The first one that caught my eye was
“4. Ask one question, not two.
If you want to make an impact, less is more. The more you say, the less people will remember what you said.”
Identify the core idea you want to address. And articulate it concisely.
“5. Share a brief, personal story.
…Personal stories make an impact on people. They elicit feelings that connect and bind people together. Stories hold the power of creating common ground.”
Create common ground and people are much more likely to connect with you. And you must find a way of connecting emotionally—authentically—with your audience if you want them to a) remember what you say and b) act on it.
Avery Blank says step up and own your ideas
Okay, she doesn’t say that it so many words, but that’s how I translate her first three bits of advice:
1. Raise your hand.
2. Stand on your two feet.
3. Say your name.
Blank means literally raise your hand, stand up, and identify yourself.
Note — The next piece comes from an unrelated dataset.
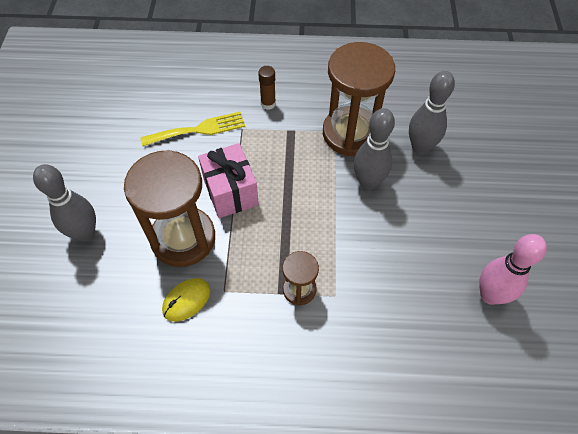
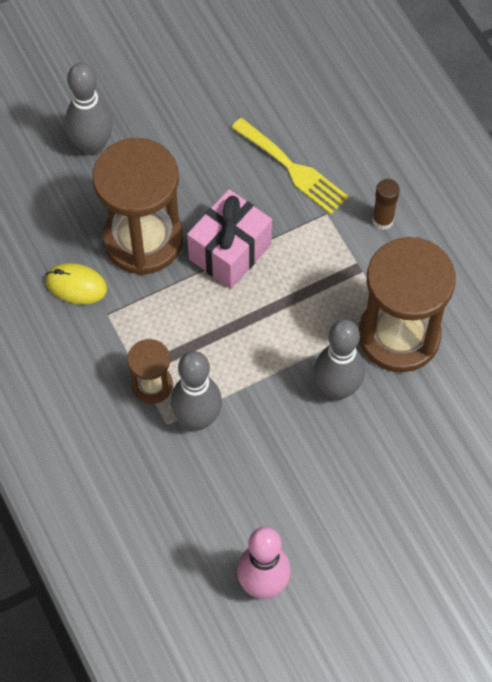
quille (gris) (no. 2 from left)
But these things also work very well as metaphors. Pitch yourself for opportunities as they arise. Make yourself visible and make sure everyone knows who’s coming up with all those great ideas.
Avery Blank’s final point is also about connecting:
“7. Look at others in the room, not just the speaker.
…Take the opportunity to connect with the audience….The remarks or questions that add the most value are those that others can learn from or connect with. If you want to make an impact, speak to benefit others, not just you.”
“Speak to benefit others”—I added the emphasis above because that’s the key to everything. Whenever you communicate, whatever you communicate, always keep the audience in mind. Address their needs, stir their feelings, inspire their action.
If you can do that, it won’t matter whether you’re the headliner onstage or the person sitting in alone in the very back row: People will remember you.